§ Bacaan untuk Ditelaah
+ + + +

Al-Hadid ayat 7 : “Berimanlah kamu kepada
Allah dan Rasul-Nya dan infaqkanlah (di jalan Allah) sebagian dari harta yang
Dia telah menjadikan kamu sebagai penguasanya (amanah). Maka orang-orang yang
beriman diantara kamu dan menginfaqkan (hartanya dijalan Allah) memperoleh
pahala yang besar”.
Berdasarkan ayat-ayat
tersebut terlihat jelas perbedaan antara sistem kepemilikan dalam sistem
ekonomi keuangan Islam dan sistem ekonomi lainnya. Dalam sistem Islam
kepemilikan pribadi, walaupun hakekatnya tidak mutlak dan pemanfaatannya tidak
boleh bertentangan dengan kepentingan orang lain dan tidak bertentangan dengan
ajaran agama Islam.
b.
Keuangan
terikat dengan aqidah, syari’ah (hukum) dan moral.
Hubungan keuangan Islam
dengan aqidah dan syari’ah sangatlah nampak dalam banyak hal. Hubungan tersebut
menjadikan kegiatan ekonomi dalam Islam menjadi sebuah rangkaian ibadah.
Sedangkan, untuk
hubungan antara keuangan syari’ah dengan moral, dapat dilihat dari larangan
Nabi dalam penggunaan harta milik yang dapat menimbulkan kerugian kepada orang
lain dan kepentingan masyarakat, larangan melakukan penipuan dalam transaksi,
serta larangan menimbun harta yang dapat menimbulkan kelangkaan barang dan
menghambat peredaran uang yang pada akhirnya menghambat pertumbuhan ekonomi
masyarakat.
c. Keseimbangan
antara kerohanian dan kebendaan.
d. Ekonomi
Islam menciptakan keseimbangan antara kepentingan individu dan kepentingan
umum.
e. Kebebasan
individu dijamin dalam Islam.
f. Negara
diberi wewenang untuk turut campur dalam perekonomian Islam.
g. Bimbingan
konsumsi. Segala sesuatu telah diatur dalam Islam, termasuk dalam pemakaian
atau konsumsi terhadap barang produksi dimana Allah telah melarang manusia
untuk berlebih- lebihan dan bermewah-mewahan serta bersikap angkuh yang
bertentangan dengan prinsip kesederhanaan dalam Islam.

+ + + +

§ Cuplikan Data
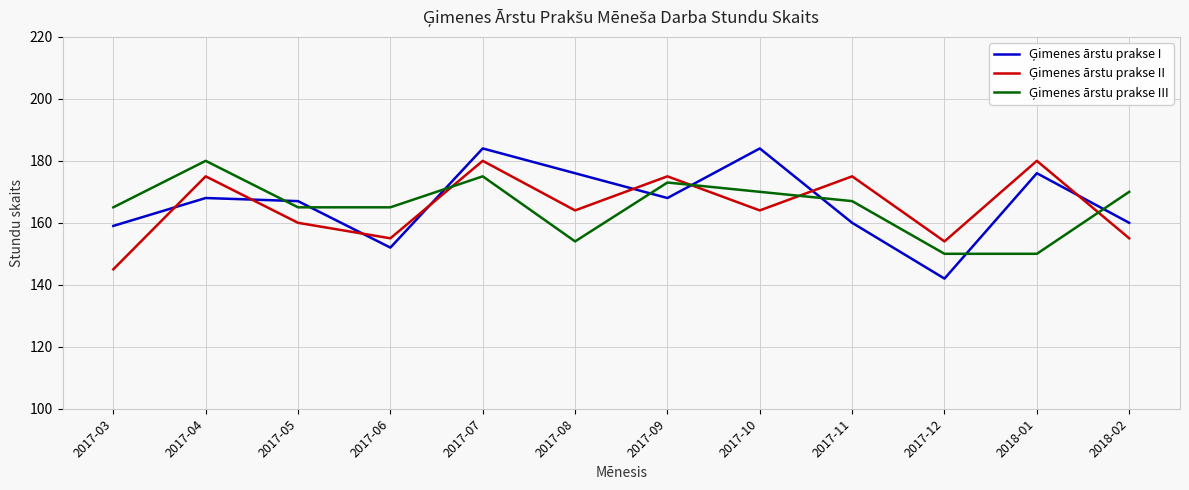

What is the difference between the highest and lowest values at 2017-04?

12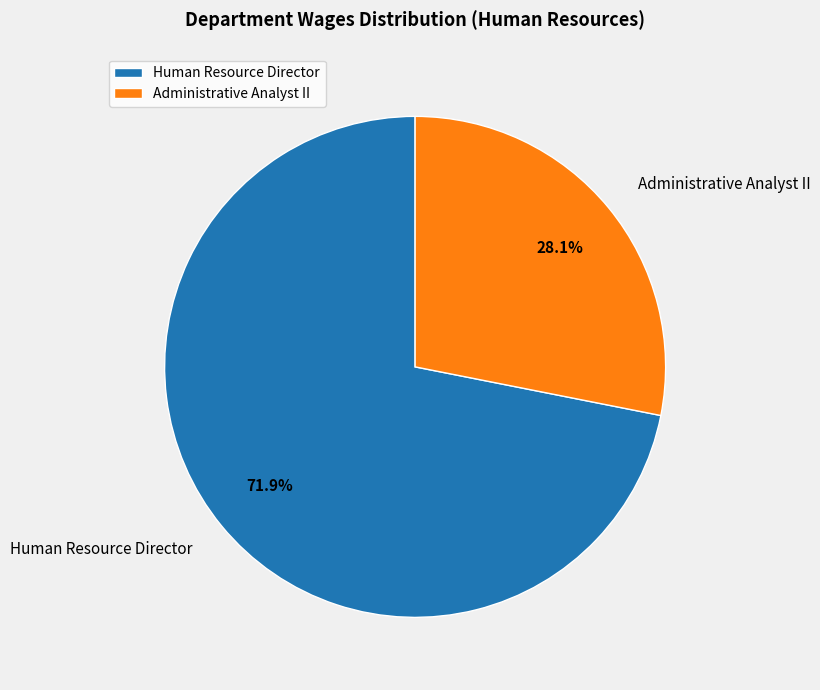

Approximately how many times larger is the value at Administrative Analyst II compared to Human Resource Director?

0.4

+ + + +

§ Tugas Anda
Teruskan bacaan tentang prinsip ekonomi keuangan Islam mulai setelah kalimat terakhir yang tertulis. Baris-baris di atas diambil dari sumber yang berbeda.

§ Jawaban Soal Ini
h. Petunjuk
investasi. Dalam Islam ada lima criteria yang dijadikan pedoman dalm proyek
investasi, yaitu:
a) Proyek
yang baik menurut Islam,
b) Memberikan
rezeki seluas mungkin kepada masyarakat luas,
c) Memberantas
kefakiran, memperbaiki pendapatan serta keuangan dan kekayaan,
d) Memelihara
dan dapat menumbuhkembangkan harta,
e) Melindungi
kepentingan anggota masyarakat.
i.
Zakat. Zakat merupakan karakteristik
yang sangat menonjol dalam sistem ekonomi dan keuangan Islam yang tidak
terdapat dalam sistem ekonomi dan keuangan lainnya, dimana seseorang dituntut
untuk menyisihkan dan mengeluarkan sebagian dari hartanya bagi saudaranya yang
lebih membutuhkan sebagai sarana pembersih jiwa dari sifat kikir, dengki
ataupun dendam.
j.
Larangan riba’. Dalam penggunaannya uang
harus sesuai dengan fungsi normalnya yaitu sebagai alat transaksi dan alat
penilaian barang. Sedangkan, riba’ adalah salah satu penyelewengan uang dari
fungsi normalnya oleh karena itu hal ini sangat dilarang dalam Islam, dan tidak
diperbolehkan ada dalam transaksi keuangan Islam.[6]
B.
Prinsip-prinsip
Dasar Keuangan Syari’ah
Sebagai suatu hal yang bersumber
pada Al-qur’an dan Sunnah, keuangan syari’ah memiliki prinsip yang mendasari
dari pada keuangan syari’ah itu sendiri. Prinsip syari’ah pada aspke keuangan
yakni :
1. Setiap
perbuatan akan dimintakan pertanggungjawabannya.
2. Setiap
harta yang diperoleh terdapat pula hak orang lain.
3. Uang
sebagai alat tukar bukan sebagai komoditi yang diperdagangkan.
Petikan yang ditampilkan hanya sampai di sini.